§ **YOUR INSTRUCTIONS**: Begin at the line below that holds "Per pixel u" and end at the line that holds "670 191 3.86", transcribing each line exactly and skipping any picture.

§ **THE DATA**:

▬▬▬

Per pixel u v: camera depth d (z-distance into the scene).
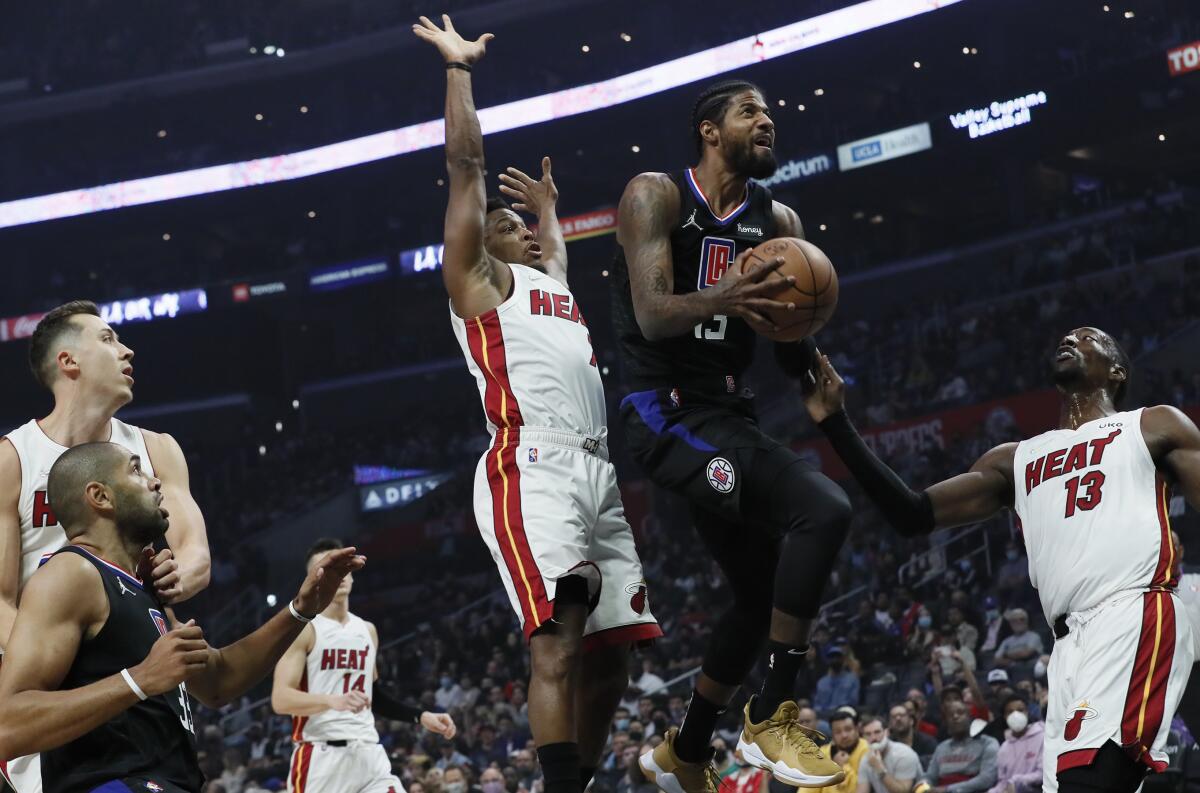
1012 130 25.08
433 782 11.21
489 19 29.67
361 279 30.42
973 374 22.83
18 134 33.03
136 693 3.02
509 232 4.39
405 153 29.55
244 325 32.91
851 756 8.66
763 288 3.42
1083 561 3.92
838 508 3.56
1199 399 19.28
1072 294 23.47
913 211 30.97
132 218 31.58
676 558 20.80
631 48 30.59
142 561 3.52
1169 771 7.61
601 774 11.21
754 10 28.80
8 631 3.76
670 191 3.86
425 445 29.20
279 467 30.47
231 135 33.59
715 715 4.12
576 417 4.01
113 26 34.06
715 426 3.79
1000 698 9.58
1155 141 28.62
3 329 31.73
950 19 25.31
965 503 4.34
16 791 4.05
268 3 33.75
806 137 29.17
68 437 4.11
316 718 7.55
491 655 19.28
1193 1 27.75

▬▬▬

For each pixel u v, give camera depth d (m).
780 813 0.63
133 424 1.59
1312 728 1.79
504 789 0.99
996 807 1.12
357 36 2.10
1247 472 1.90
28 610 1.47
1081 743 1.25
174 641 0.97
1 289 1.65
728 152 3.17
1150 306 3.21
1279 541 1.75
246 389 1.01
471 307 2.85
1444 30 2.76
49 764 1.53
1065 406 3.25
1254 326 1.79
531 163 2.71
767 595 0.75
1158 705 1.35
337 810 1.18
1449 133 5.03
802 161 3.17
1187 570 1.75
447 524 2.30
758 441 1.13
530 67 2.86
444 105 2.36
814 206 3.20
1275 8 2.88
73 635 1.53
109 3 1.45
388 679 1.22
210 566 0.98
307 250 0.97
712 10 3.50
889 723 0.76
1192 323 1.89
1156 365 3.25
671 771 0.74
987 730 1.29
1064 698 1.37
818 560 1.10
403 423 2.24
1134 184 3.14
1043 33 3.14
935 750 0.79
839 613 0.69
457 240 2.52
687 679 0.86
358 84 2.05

▬▬▬

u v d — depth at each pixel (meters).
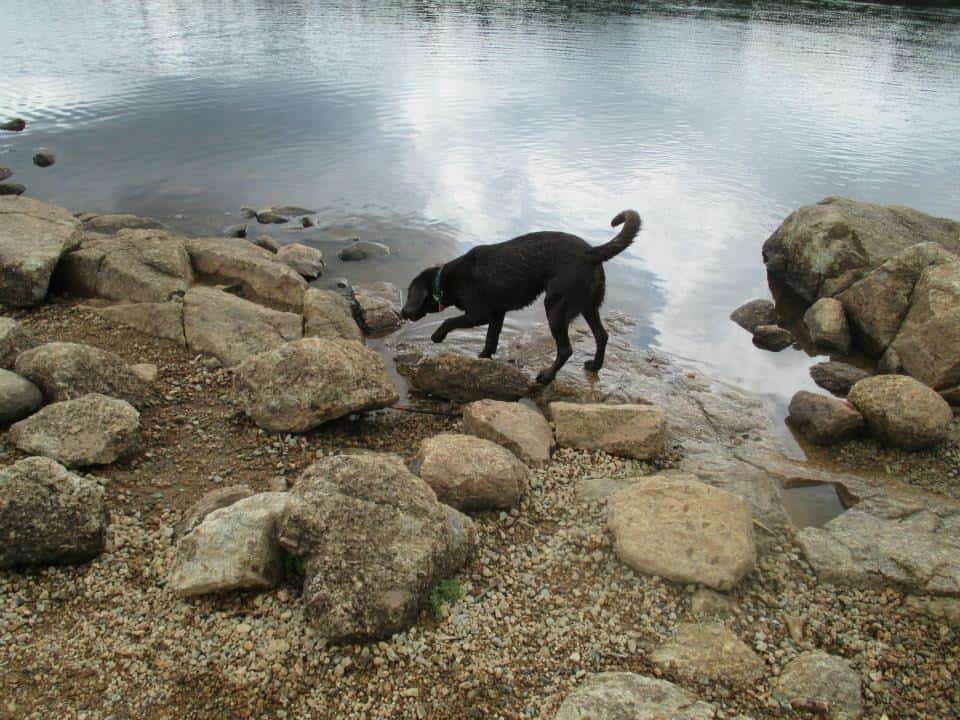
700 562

▬▬▬

§ **TASK OUTPUT**:
Per pixel u v: camera depth d (z-distance into the scene).
1012 130 25.08
433 782 11.21
489 19 29.67
361 279 30.42
973 374 22.83
18 134 33.03
136 693 3.02
509 232 4.39
405 153 29.55
244 325 32.91
851 756 8.66
763 288 3.42
1083 561 3.92
838 508 3.56
1199 399 19.28
1072 294 23.47
913 211 30.97
132 218 31.58
676 558 20.80
631 48 30.59
142 561 3.52
1169 771 7.61
601 774 11.21
754 10 28.80
8 631 3.76
670 191 3.86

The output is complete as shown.